Com este discurso pode-se questionar que a melhoria de vida das pessoas irá levá-las a consumir mais, passando a exercer uma pressão maior sobre o meio ambiente? A resposta é sim. Porém, é justamente aí o desafio, uma maior igualdade entre as pessoas reduzirá o impacto ambiental dos ricos, por outro lado, aumenta o impacto ambiental das pessoas mais pobres. Mas, em resposta a este problema, deve-se buscar estratégias de combate ao consumismo, lembrando que, é justamente o consumismo que mantém o capitalismo e o nível atual da exploração dos recursos naturais.





Desta forma, o novo acordo climático, além de criar estratégias técnicas e financeiras para mitigação e adaptação as mudanças climáticas, deve também ter um forte compromisso pela inclusão de todas as pessoas no processo de respostas às mudanças climáticas e outras questões ambientais. Por que não cada pessoa ter a sua meta de redução da emissão de GEE? Isto pode integrar políticas públicas e institucionais?





Ao invés disto, focam o debate em soluções tecnológicas, caras e, em muitos casos, ainda utópicas ou em desenvolvimento, sem a certeza de que irão funcionar. Este tipo de discurso está intrinsecamente ligado à idéia de que poderemos responder às mudanças climáticas apenas com as novas tecnologias, que o padrão de consumo e outros comportamentos (transportes, por exemplo) não precisam ser alterados.

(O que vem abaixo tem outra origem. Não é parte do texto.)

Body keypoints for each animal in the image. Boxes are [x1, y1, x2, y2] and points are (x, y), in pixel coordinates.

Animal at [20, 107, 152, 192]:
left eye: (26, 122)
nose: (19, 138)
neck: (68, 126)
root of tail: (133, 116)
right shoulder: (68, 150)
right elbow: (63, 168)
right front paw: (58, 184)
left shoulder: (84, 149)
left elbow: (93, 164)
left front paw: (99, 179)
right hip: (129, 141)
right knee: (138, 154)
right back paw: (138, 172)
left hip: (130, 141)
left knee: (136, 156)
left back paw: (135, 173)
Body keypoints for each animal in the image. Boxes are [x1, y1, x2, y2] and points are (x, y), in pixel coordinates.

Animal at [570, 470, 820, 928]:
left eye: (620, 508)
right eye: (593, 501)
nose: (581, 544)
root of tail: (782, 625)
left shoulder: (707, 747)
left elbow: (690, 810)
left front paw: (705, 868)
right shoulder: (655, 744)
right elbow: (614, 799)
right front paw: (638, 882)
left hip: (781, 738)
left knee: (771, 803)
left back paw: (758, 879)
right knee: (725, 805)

Uma evidência de que o avanço tecnológico nem sempre é a melhor solução para os problemas enfrentados atualmente é a crise dos alimentos, que não é conseqüência das fracas colheitas a nível global, mas causada pela crise econômica mundial, que tem reduzido rendas e oportunidades de emprego e restringindo o acesso aos alimentos por parte da população mais pobre. Existe uma relação direta entre a crescente mecanização da produção agrícola e o aumento da fome, como conseqüência da concentração da propriedade e da renda. O uso de máquinas deveria atender a produção de alimentos, priorizando o ser humano e não o lucro, já que os alimentos têm sido vistos como commodity, sendo um artigo de especulação negociado em mercados futuros, sem qualquer relação com a demanda real da populaçãoii.

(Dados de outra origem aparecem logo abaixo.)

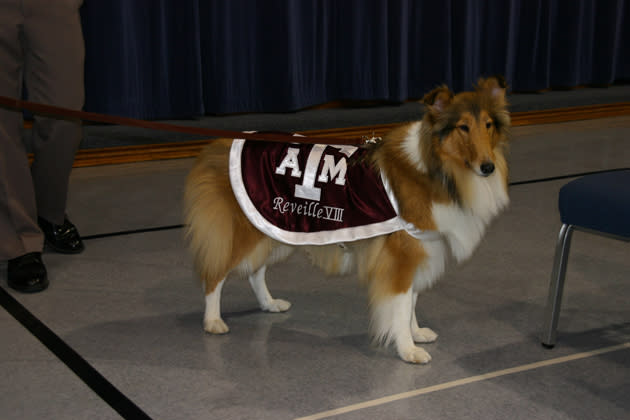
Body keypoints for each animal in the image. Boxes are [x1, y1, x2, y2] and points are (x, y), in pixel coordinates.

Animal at [185, 77, 512, 362]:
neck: (437, 168)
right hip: (243, 231)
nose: (488, 167)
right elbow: (401, 303)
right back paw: (213, 321)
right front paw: (407, 349)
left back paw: (269, 304)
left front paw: (415, 332)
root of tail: (218, 145)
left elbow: (411, 302)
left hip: (275, 227)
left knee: (255, 271)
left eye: (488, 125)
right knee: (214, 275)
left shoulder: (421, 248)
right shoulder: (402, 256)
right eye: (463, 127)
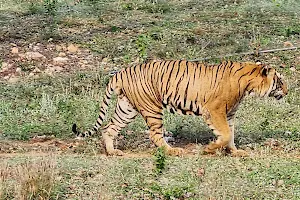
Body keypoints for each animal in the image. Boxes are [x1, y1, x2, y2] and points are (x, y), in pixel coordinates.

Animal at [71, 60, 288, 157]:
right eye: (280, 81)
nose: (288, 91)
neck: (248, 84)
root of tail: (121, 72)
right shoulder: (215, 111)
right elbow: (226, 134)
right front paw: (209, 149)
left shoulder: (229, 114)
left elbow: (231, 135)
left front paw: (235, 152)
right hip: (152, 108)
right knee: (155, 134)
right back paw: (173, 151)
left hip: (127, 108)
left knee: (108, 128)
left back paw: (112, 152)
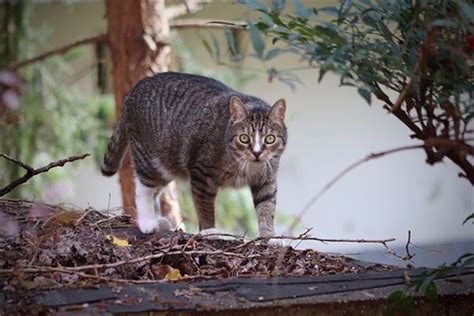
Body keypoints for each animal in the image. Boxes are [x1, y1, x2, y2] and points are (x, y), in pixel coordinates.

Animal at [100, 72, 286, 237]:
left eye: (269, 139)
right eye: (244, 138)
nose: (257, 152)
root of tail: (132, 91)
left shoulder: (266, 181)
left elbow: (266, 208)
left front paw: (270, 237)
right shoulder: (201, 175)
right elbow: (205, 207)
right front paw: (209, 231)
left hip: (166, 165)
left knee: (155, 190)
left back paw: (158, 220)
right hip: (149, 159)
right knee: (143, 188)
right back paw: (148, 222)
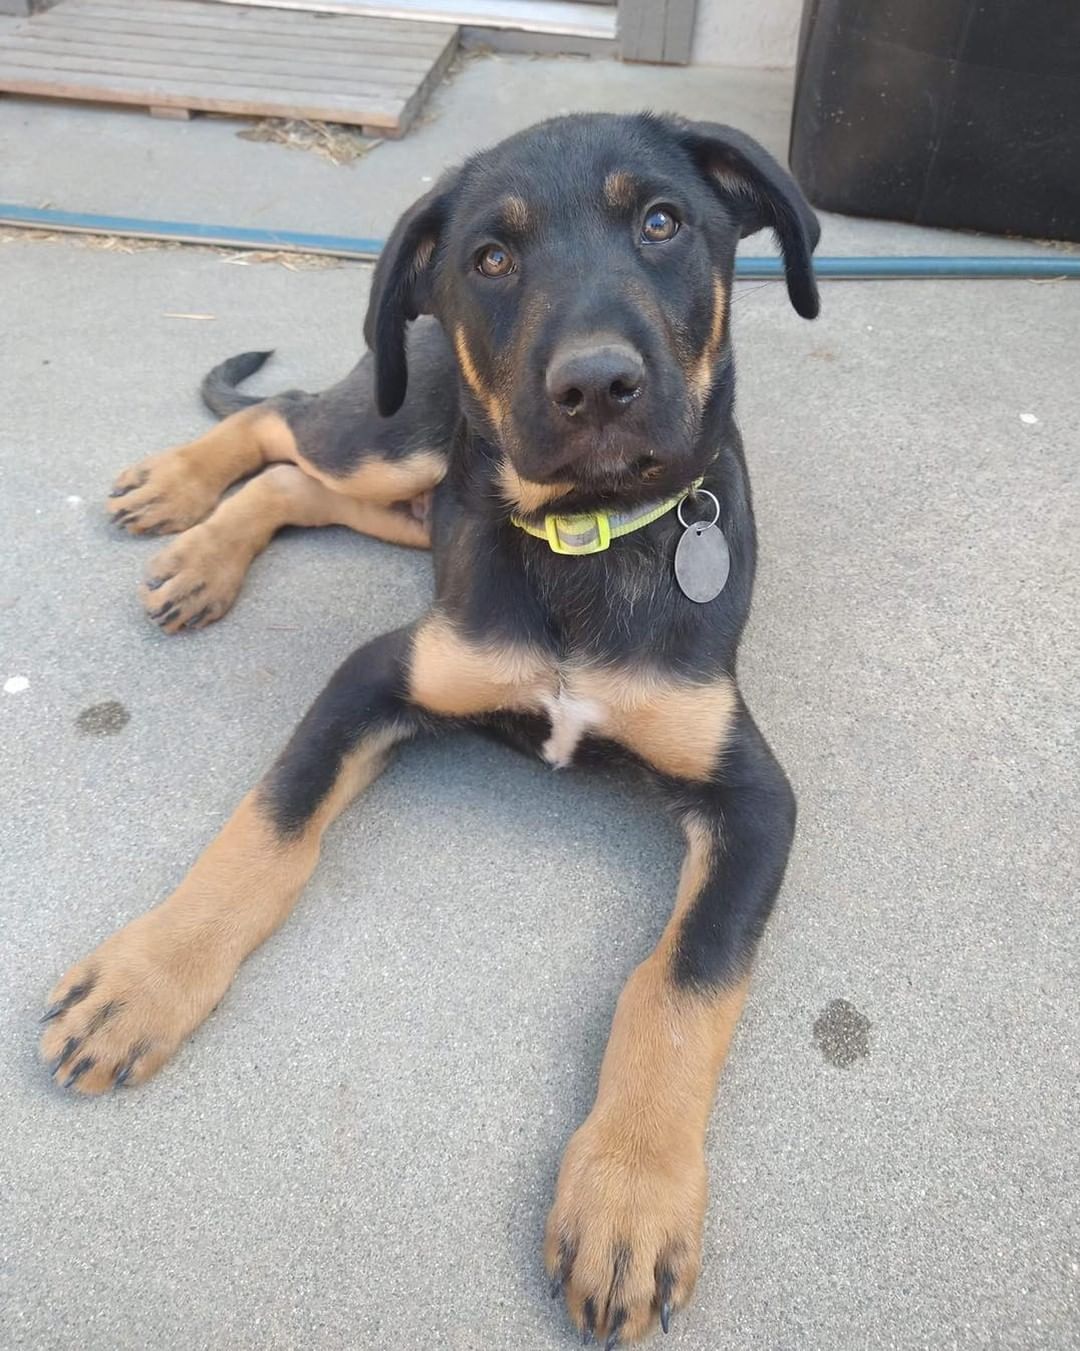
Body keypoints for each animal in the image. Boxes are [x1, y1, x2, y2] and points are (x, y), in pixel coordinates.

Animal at [42, 113, 821, 1340]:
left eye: (662, 222)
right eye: (490, 259)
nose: (597, 385)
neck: (587, 543)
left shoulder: (752, 796)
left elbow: (683, 979)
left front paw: (630, 1195)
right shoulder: (380, 674)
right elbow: (267, 831)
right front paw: (145, 979)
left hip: (418, 502)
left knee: (297, 485)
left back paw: (206, 546)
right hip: (400, 430)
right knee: (280, 424)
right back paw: (182, 503)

É possível reduzir a nossa pegada ecológica e, ainda assim, alcançar melhores condições de vida para todos de forma sustentável. Esta conquista está visceralmente ligada ao processo de tomada de consciência ambiental, junto com mudanças individuais e coletivas de comportamento. Como já dizia Paulo Freire, reforçado pelo Tratado de Educação Ambiental para Sociedades Sustentáveis e Responsabilidade Global, a educação é um ato político! Desta forma, quando a EA engloba uma visão ampliada do meio ambiente, ou seja, considerado em sua totalidade, incluindo suas dimensões ecológicas, físicas, sociais, políticas, estéticas e econômicas ela passa a ser um fator de transformação da sociedade. Assim, a EA não deve ser ignorada durante esta ultima semana de negociações da COP15, sendo justamente o contrário, que ela passe a ser vista com uma das principais estratégias de combate as mudanças climáticas.